The 48-year-old has dismissed a surprise run at the Premier League title after beating Chelsea but his changes at Anfield are already making an impact
By Melissa Reddy
Jürgen Klopp hoped he didn’t understand the question, given its absurdity, but he did. ‘Could Liverpool challenge for the title?’ His response was emphatic: “Are you crazy? You think after one win at Chelsea we should think about this? I’ve only been here three weeks.
“We have to improve everything and then we can talk about where we will be in the table but, at this moment, in November, we cannot talk.”
The final month before the festive season is a major one for Liverpool. It is Klopp’s first full one in charge of the club, and he’ll want to carry over the momentum from the 3-1 victory at Chelsea. That dismantling of Jose Mourinho’s distressed side was the only time Liverpool recovered to win a game having conceded first in 10 months. It was their best showing of the season, but Klopp insisted afterwards “we can do much better than today, much much, much better.” He expects his players to prove as much in the upcoming encounters.
October was mixed for the Merseysiders, with two wins and two different managers in the dugout. Brendan Rodgers oversaw 1-1 draws with FC Sion and Everton, before being axed after the derby. Klopp signed an initial three-year deal to succeed him just four days later, and has been unbeaten in his first five matches.
HOW KLOPP MASTERMINDED LIVERPOOL’S WIN OVER CHELSEA
The German has performed admirably considering he walked into an injury crisis at the club, which only worsened during his first week. Captain Jordan Henderson, Christian Benteke and Roberto Firmino were unavailable for the start of his tenure, before Danny Ings and Joe Gomez picked up ACL problems in consecutive days. Then, ahead of his opening encounter at Tottenham, Daniel Sturridge suffered a knee injury. He is still sidelined along with the skipper.
While the start of October was sombre, Klopp ensured it had a commanding end with a Capital One Cup victory over Bournemouth and the upstaging of Chelsea. The new boss will want that streak to continue.
First on the agenda will be an improvement in the club’s Europa League campaign. The Reds have not won a game in the competition yet, with their three fixtures all ending 1-1. They are second in Group B – four points adrift of leaders FC Sion, and only one ahead of Rubin Kazan and Bordeaux. Liverpool travel to Russia on Thursday before hosting the French side three weeks later.
Liverpool also navigate the last of their challenging first seven Premier League aways, with a visit to league-leading Manchester City after the international break.
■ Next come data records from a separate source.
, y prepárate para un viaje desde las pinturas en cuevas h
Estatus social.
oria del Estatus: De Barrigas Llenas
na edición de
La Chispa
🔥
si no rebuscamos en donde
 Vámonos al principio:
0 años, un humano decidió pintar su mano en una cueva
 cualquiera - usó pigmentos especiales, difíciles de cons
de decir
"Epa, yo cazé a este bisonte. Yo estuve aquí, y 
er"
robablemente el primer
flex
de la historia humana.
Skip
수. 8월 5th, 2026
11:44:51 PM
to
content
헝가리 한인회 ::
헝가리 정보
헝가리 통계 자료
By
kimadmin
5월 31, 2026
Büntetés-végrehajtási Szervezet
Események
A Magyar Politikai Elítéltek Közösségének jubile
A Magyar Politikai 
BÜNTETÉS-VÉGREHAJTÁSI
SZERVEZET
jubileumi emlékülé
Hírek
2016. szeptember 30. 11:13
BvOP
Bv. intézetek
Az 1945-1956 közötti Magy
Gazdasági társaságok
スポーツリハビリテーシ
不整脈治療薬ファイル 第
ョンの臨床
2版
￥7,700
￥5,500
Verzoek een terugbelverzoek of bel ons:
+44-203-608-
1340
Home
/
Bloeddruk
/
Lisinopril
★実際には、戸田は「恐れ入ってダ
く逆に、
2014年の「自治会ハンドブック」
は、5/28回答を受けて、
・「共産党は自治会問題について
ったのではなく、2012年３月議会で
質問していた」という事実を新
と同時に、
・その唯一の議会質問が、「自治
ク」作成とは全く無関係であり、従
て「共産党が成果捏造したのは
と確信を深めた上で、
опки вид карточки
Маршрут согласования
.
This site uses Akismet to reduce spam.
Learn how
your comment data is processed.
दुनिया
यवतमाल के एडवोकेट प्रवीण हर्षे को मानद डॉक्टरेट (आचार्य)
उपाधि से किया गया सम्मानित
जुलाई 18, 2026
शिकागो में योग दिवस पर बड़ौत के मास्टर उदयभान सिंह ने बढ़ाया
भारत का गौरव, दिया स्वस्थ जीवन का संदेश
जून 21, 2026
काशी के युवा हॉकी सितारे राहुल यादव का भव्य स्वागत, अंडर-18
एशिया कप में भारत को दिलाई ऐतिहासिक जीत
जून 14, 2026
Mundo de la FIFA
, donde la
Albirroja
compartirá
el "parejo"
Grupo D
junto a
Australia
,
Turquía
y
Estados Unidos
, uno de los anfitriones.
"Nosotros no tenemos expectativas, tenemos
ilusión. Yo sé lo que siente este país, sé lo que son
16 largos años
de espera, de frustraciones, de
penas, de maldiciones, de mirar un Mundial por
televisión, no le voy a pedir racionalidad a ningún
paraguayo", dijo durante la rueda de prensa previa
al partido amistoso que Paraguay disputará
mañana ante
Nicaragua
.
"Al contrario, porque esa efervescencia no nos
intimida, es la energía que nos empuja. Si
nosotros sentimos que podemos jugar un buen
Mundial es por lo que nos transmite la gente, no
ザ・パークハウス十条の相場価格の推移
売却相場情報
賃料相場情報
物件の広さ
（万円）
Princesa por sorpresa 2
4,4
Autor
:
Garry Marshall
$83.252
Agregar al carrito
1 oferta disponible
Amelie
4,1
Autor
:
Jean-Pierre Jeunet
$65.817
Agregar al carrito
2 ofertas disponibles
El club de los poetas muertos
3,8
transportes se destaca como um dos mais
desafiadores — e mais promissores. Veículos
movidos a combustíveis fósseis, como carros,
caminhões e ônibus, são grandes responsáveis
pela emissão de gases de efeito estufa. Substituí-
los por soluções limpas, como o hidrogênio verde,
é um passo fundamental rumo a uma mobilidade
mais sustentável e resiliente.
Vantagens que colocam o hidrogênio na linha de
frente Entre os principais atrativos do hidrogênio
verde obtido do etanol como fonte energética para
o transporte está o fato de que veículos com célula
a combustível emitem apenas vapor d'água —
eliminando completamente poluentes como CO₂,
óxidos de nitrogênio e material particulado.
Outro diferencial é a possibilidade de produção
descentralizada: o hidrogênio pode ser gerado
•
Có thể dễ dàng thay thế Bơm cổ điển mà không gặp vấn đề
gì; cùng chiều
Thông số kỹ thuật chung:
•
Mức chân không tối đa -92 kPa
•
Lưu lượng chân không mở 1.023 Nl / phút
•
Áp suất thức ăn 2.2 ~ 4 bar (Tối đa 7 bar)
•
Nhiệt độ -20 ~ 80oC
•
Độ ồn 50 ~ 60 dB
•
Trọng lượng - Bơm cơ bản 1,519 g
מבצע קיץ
The previous six tricky trips – Stoke, Arsenal, Manchester United, Everton, Tottenham and Chelsea – resulted in two victories (at the Britannia and Stamford Bridge) with Liverpool only exiting Old Trafford having suffered defeat. Klopp will want to avoid that in Manchester this time out.
In just three weeks, the former Borussia Dortmund boss has managed to tattoo his trademarks on the team. Counter-pressing, defensive organisation, attacking balance and greater industry have all been evident as he continues his ‘full-throttle’ makeover. Liverpool do not only look better collectively, individuals are also profiting from Klopp’s approach.
Jordon Ibe has regained his confidence, while Adam Lallana has admitted the last few games are the best he’s felt from a fitness and performance perspective since joining the club. Lucas, meanwhile, has sharpened his attacking contributions. Under Klopp, the defensive midfielder has directly sparked forays forward, with Saturday’s encounter the perfect example: he created two chances and attempted two shots.
Christian Benteke found his work in winning headers largely wasted previously, but against Chelsea, two of the three goals were born out of the striker’s successful aerial duels. In the absence of sufficient movement and creativity ahead of him, Philippe Coutinho had been off-colour in this campaign, but shrugged that off to score twice at Stamford Bridge. Fellow Brazilian Roberto Firmino has shown glimpses of the quality which, as Klopp pointed out, made him the best player in the Bundesliga for months last season.
The 48-year-old’s ideas have been translating well, and his intensity has filtered through the squad. He has made small changes that have already had a sizeable impact. Visitors are no longer allowed to freely frequent Melwood, as distractions are not welcome at the club’s “headquarters of football.”
Training times have been altered to be more in line with matchday kick-offs. The “end of the world” mentality after conceding a goal is being transformed to the steel needed to implement the manager’s “fighting football.”
As he tackles his first full month in charge, expect more adjustments from Klopp and more notable improvements from Liverpool.